On Tuesday the New England Journal of (oddly partisan) Medicine published two opinion pieces on autism—a favored topic of RT! The first addressed Trump and RFKjr’s September press conference on prenatal Tylenol, while the second discussed vague claims by FDA officials implying a chemotherapy drug can now treat autism.
To jump into this cesspool of exaggerators and distortionists, we must first acknowledge an uncomfortable but obvious truth: When, on the campaign trail, you promise frenzied crowds that, once in office, you will quickly discover a cause and treatment for autism—a poorly defined neuro-developmental condition that has eluded researchers for decades—you have two options. Fail and concede, or fail and pretend.
Guesses, anyone?
After months of fishing through a swamp of poorly supported but rhetorically convenient pseudo-theories, RFKjr landed on the one entertained by stoner neuroscience grads munching funyuns at 3am. (Duuude. It’s totally the Tylenol.)
I walked through the Tylenol-autism data in October, and last week a review published in a prominent journal confirmed: Put simply, Tylenol has—provably—zero connection to autism. This was self-evident to anyone who actually read the relevant studies.
And yet, September 22nd, 2025 the Health Secretary, FDA head, NIH director, and President, acted out an SNL-ready skit, a tragicomedy of performance art. Speaking in the imperious tones of concern for their people, the four most powerful authorities in public health made a claim that wasn’t just weak—it was palpably b******t.
The irony is thick. After years of furiously and publicly condemning Anthony Fauci and others for a crisis of public trust, they offered something far more corrosive than technocratic arrogance: A display of knowing dishonesty. This wasn’t confusion or misplaced confidence. It was the deliberate use of scientific authority to launder a claim that everyone involved knew was indefensible.
That isn’t a mistake. It’s contempt—for evidence, for the public, and for the idea that science is anything more than a prop.
Which is why recent FDA maneuvers around leucovorin, folate autoantibodies, and ‘folate deficiency associated with autism’ cannot be viewed in isolation. They sit in the same epistemic ecosystem. Once again a small, messy batch of weak studies became a nonsense narrative.
To be fair, the folate-autism story is not proven nonsense—yet. It is, um, unfinished. Hypotheses deserve testing, not regulatory implication or political theater. The recent Lancet review, like mine months ago, showed what happens when you slow down and let the data breathe (scary headlines evaporate). And I have little doubt the brain-vitamin narrative will dissolve. But there’s work to be done.

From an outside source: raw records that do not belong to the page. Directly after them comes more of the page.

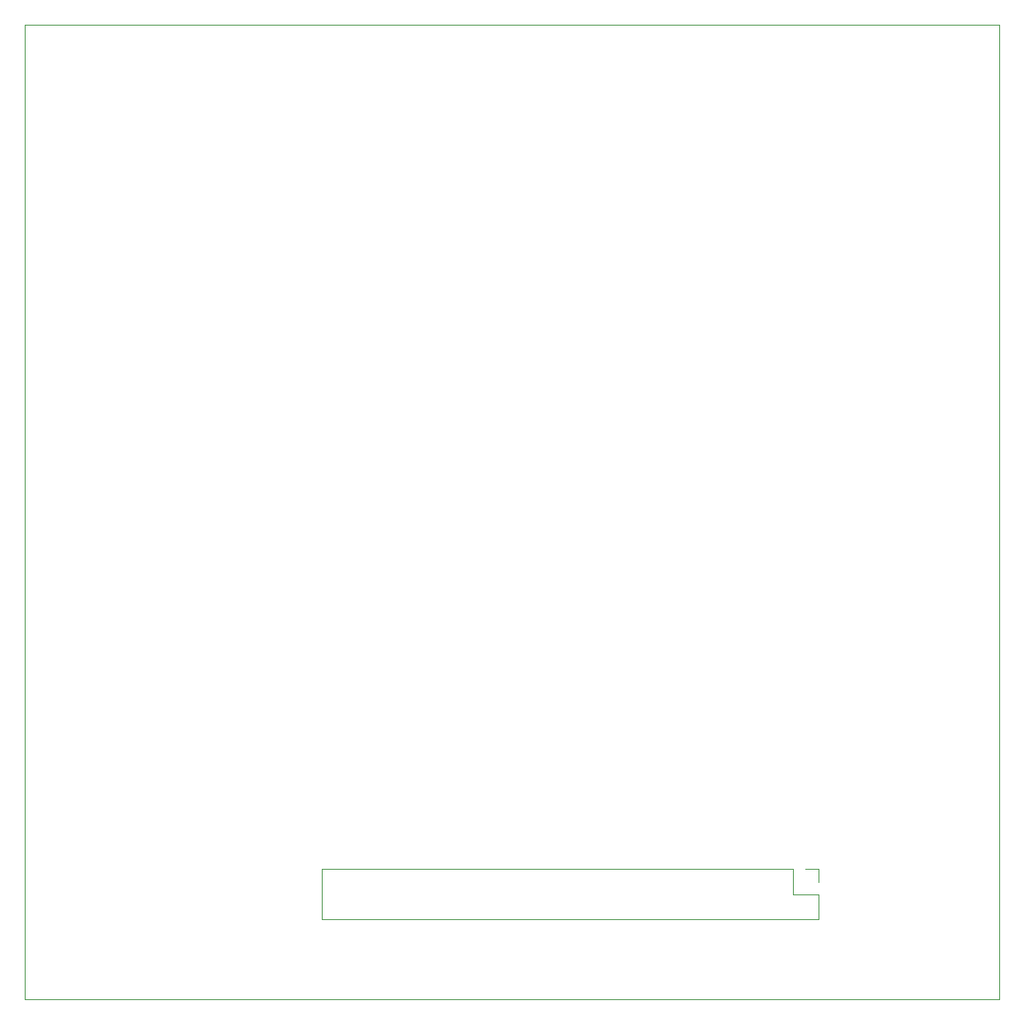
<source format=gbr>
%TF.GenerationSoftware,KiCad,Pcbnew,(5.1.6)-1*%
%TF.CreationDate,2020-12-29T15:10:31+01:00*%
%TF.ProjectId,AudioBoard,41756469-6f42-46f6-9172-642e6b696361,rev?*%
%TF.SameCoordinates,Original*%
%TF.FileFunction,Legend,Bot*%
%TF.FilePolarity,Positive*%
%FSLAX46Y46*%
G04 Gerber Fmt 4.6, Leading zero omitted, Abs format (unit mm)*
G04 Created by KiCad (PCBNEW (5.1.6)-1) date 2020-12-29 15:10:31*
%MOMM*%
%LPD*%
G01*
G04 APERTURE LIST*
%TA.AperFunction,Profile*%
%ADD10C,0.050000*%
%TD*%
%ADD11C,0.120000*%
G04 APERTURE END LIST*
D10*
X50000000Y-150000000D02*
X50000000Y-50000000D01*
X50000000Y-50000000D02*
X150000000Y-50000000D01*
X150000000Y-150000000D02*
X50000000Y-150000000D01*
X150000000Y-50000000D02*
X150000000Y-150000000D01*
D11*
%TO.C,REF\u002A\u002A*%
X80502000Y-141792000D02*
X80502000Y-136592000D01*
X128822000Y-139192000D02*
X128822000Y-136592000D01*
X128822000Y-136592000D02*
X80502000Y-136592000D01*
X131422000Y-137922000D02*
X131422000Y-136592000D01*
X131422000Y-141792000D02*
X80502000Y-141792000D01*
X131422000Y-139192000D02*
X128822000Y-139192000D01*
X131422000Y-136592000D02*
X130092000Y-136592000D01*
X131422000Y-141792000D02*
X131422000Y-139192000D01*
%TD*%
M02*

</source>
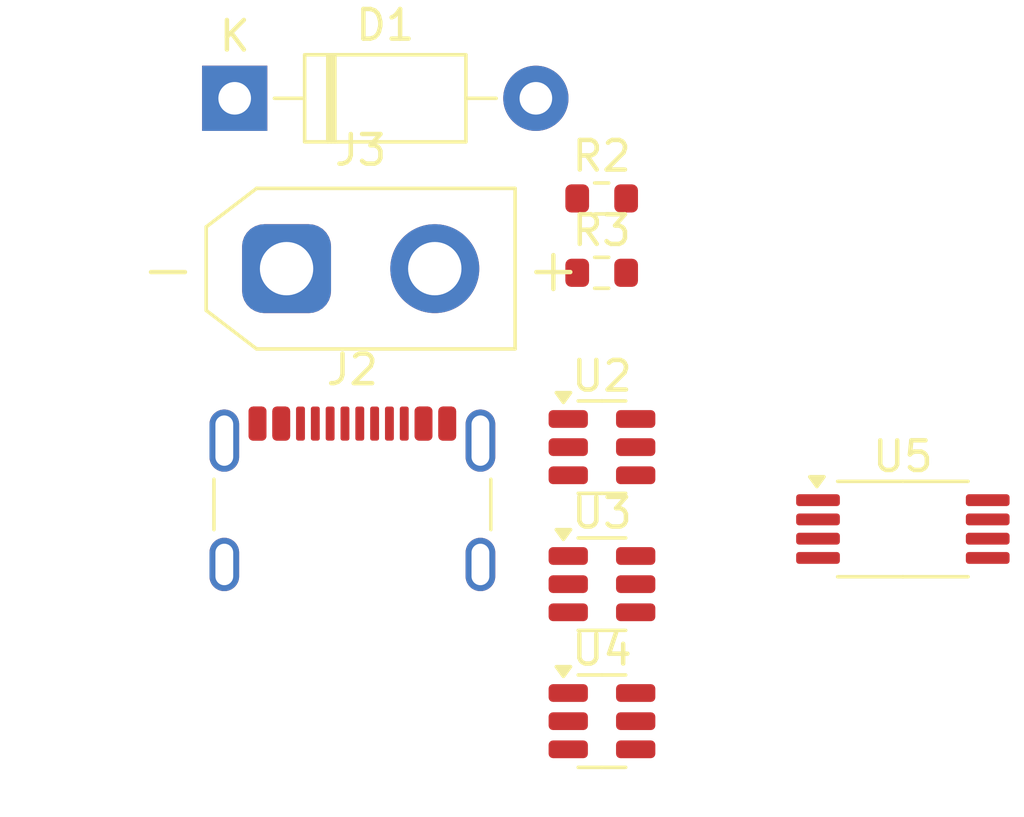
<source format=kicad_pcb>
(kicad_pcb
	(version 20240108)
	(generator "pcbnew")
	(generator_version "8.0")
	(general
		(thickness 1.6)
		(legacy_teardrops no)
	)
	(paper "A4")
	(layers
		(0 "F.Cu" signal)
		(31 "B.Cu" signal)
		(32 "B.Adhes" user "B.Adhesive")
		(33 "F.Adhes" user "F.Adhesive")
		(34 "B.Paste" user)
		(35 "F.Paste" user)
		(36 "B.SilkS" user "B.Silkscreen")
		(37 "F.SilkS" user "F.Silkscreen")
		(38 "B.Mask" user)
		(39 "F.Mask" user)
		(40 "Dwgs.User" user "User.Drawings")
		(41 "Cmts.User" user "User.Comments")
		(42 "Eco1.User" user "User.Eco1")
		(43 "Eco2.User" user "User.Eco2")
		(44 "Edge.Cuts" user)
		(45 "Margin" user)
		(46 "B.CrtYd" user "B.Courtyard")
		(47 "F.CrtYd" user "F.Courtyard")
		(48 "B.Fab" user)
		(49 "F.Fab" user)
		(50 "User.1" user)
		(51 "User.2" user)
		(52 "User.3" user)
		(53 "User.4" user)
		(54 "User.5" user)
		(55 "User.6" user)
		(56 "User.7" user)
		(57 "User.8" user)
		(58 "User.9" user)
	)
	(setup
		(pad_to_mask_clearance 0)
		(allow_soldermask_bridges_in_footprints no)
		(pcbplotparams
			(layerselection 0x00010fc_ffffffff)
			(plot_on_all_layers_selection 0x0000000_00000000)
			(disableapertmacros no)
			(usegerberextensions no)
			(usegerberattributes yes)
			(usegerberadvancedattributes yes)
			(creategerberjobfile yes)
			(dashed_line_dash_ratio 12.000000)
			(dashed_line_gap_ratio 3.000000)
			(svgprecision 4)
			(plotframeref no)
			(viasonmask no)
			(mode 1)
			(useauxorigin no)
			(hpglpennumber 1)
			(hpglpenspeed 20)
			(hpglpendiameter 15.000000)
			(pdf_front_fp_property_popups yes)
			(pdf_back_fp_property_popups yes)
			(dxfpolygonmode yes)
			(dxfimperialunits yes)
			(dxfusepcbnewfont yes)
			(psnegative no)
			(psa4output no)
			(plotreference yes)
			(plotvalue yes)
			(plotfptext yes)
			(plotinvisibletext no)
			(sketchpadsonfab no)
			(subtractmaskfromsilk no)
			(outputformat 1)
			(mirror no)
			(drillshape 1)
			(scaleselection 1)
			(outputdirectory "")
		)
	)
	(net 0 "")
	(net 1 "Net-(J2-D--PadA7)")
	(net 2 "-BAT")
	(net 3 "unconnected-(J2-SBU2-PadB8)")
	(net 4 "Net-(J2-CC2)")
	(net 5 "unconnected-(J2-SBU1-PadA8)")
	(net 6 "Net-(J2-D+-PadA6)")
	(net 7 "Net-(J2-CC1)")
	(net 8 "+BAT")
	(net 9 "USB_D+")
	(net 10 "USB_D-")
	(net 11 "Net-(U3-~{CHRG})")
	(net 12 "Net-(U3-STDBY)")
	(net 13 "unconnected-(U4-TD-Pad4)")
	(net 14 "Net-(U4-CS)")
	(net 15 "unconnected-(U5-D12-Pad1)")
	(net 16 "unconnected-(U5-D12-Pad8)")
	(net 17 "5V")
	(net 18 "VBUS{slash}VBAT")
	(net 19 "Net-(U3-PROG)")
	(net 20 "Net-(U4-OC)")
	(net 21 "Net-(U4-OD)")
	(net 22 "Net-(U4-VCC)")
	(footprint "Package_TO_SOT_SMD:TSOT-23-6" (layer "F.Cu") (at 130.647 82.844))
	(footprint "Diode_THT:D_DO-41_SOD81_P10.16mm_Horizontal" (layer "F.Cu") (at 118.257 66.444))
	(footprint "Package_TO_SOT_SMD:SOT-23-6" (layer "F.Cu") (at 130.647 78.219))
	(footprint "Package_TO_SOT_SMD:SOT-23-6" (layer "F.Cu") (at 130.647 87.469))
	(footprint "Connector_USB:USB_C_Receptacle_GCT_USB4105-xx-A_16P_TopMnt_Horizontal" (layer "F.Cu") (at 122.227 81.104))
	(footprint "Connector_AMASS:AMASS_XT30UPB-F_1x02_P5.0mm_Vertical" (layer "F.Cu") (at 120.007 72.194))
	(footprint "Package_SO:TSSOP-8_4.4x3mm_P0.65mm" (layer "F.Cu") (at 140.7975 80.984))
	(footprint "Resistor_SMD:R_0603_1608Metric" (layer "F.Cu") (at 130.637 72.334))
	(footprint "Resistor_SMD:R_0603_1608Metric" (layer "F.Cu") (at 130.637 69.824))
)

</source>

Bottom line? Autism doesn’t yield to deadlines. It yields to patience, rigor, and a tolerance for ambiguity—three necessary tools for science, ones in desperately short supply right now. When science is forced to perform certainty on command, what it produces isn’t truth—it’s theater.
And this is the kind of theater that doesn’t merely fail to rebuild trust, it finishes it off. This administration didn’t set out to heal the public wound of scientific overreach. They inherited that wound and began poking at it deliberately. Trust wasn’t restored, because restoration was never the point. Control was. And a government that treats science as a stage prop shouldn’t be surprised when the audience stops believing anything it says.